→ **TASK ITEM**
Scan the records below for the word "first" and give only the number of lines that hold it.

(Extracted page text data)
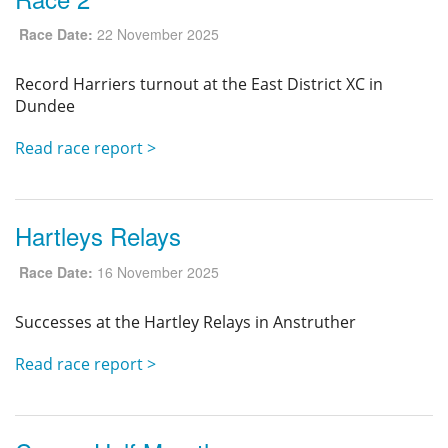
Race Date:
22 November 2025
Record Harriers turnout at the East District XC in
Dundee
Read race report >
Hartleys Relays
Race Date:
16 November 2025
Successes at the Hartley Relays in Anstruther
Read race report >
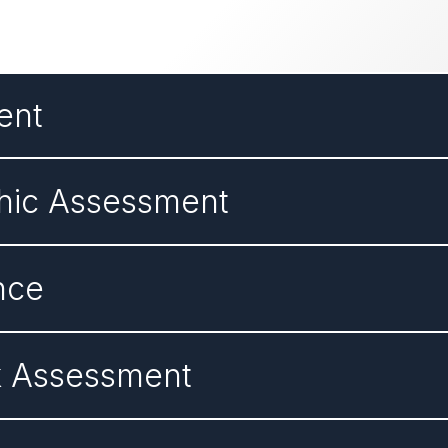
ent
hic Assessment
nce
k Assessment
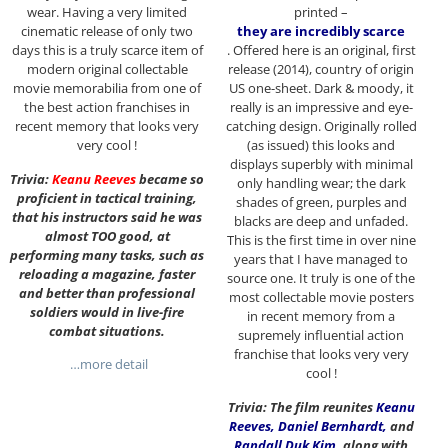
wear. Having a very limited
printed –
cinematic release of only two
they are incredibly scarce
days this is a truly scarce item of
. Offered here is an original, first
modern original collectable
release (2014), country of origin
movie memorabilia from one of
US one-sheet. Dark & moody, it
the best action franchises in
really is an impressive and eye-
recent memory that looks very
catching design. Originally rolled
very cool !
(as issued) this looks and
displays superbly with minimal
Trivia:
Keanu Reeves
became so
only handling wear; the dark
proficient in tactical training,
shades of green, purples and
that his instructors said he was
blacks are deep and unfaded.
almost TOO good, at
This is the first time in over nine
performing many tasks, such as
years that I have managed to
reloading a magazine, faster
source one. It truly is one of the
and better than professional
most collectable movie posters
soldiers would in live-fire
in recent memory from a
combat situations.
supremely influential action
franchise that looks very very
…more detail
cool !
Trivia: The film reunites
Keanu
Reeves
,
Daniel Bernhardt
,
and
Randall Duk Kim
,
along with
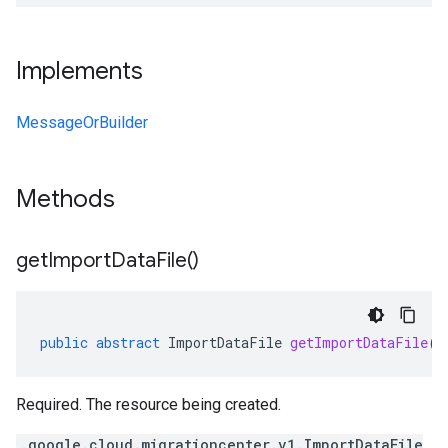
Implements
MessageOrBuilder
Methods
get
Import
Data
File(
)
public
abstract
ImportDataFile
getImportDataFile
()
Required. The resource being created.
.google.cloud.migrationcenter.v1.ImportDataFile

→ **SOLUTION TO THIS TASK**
2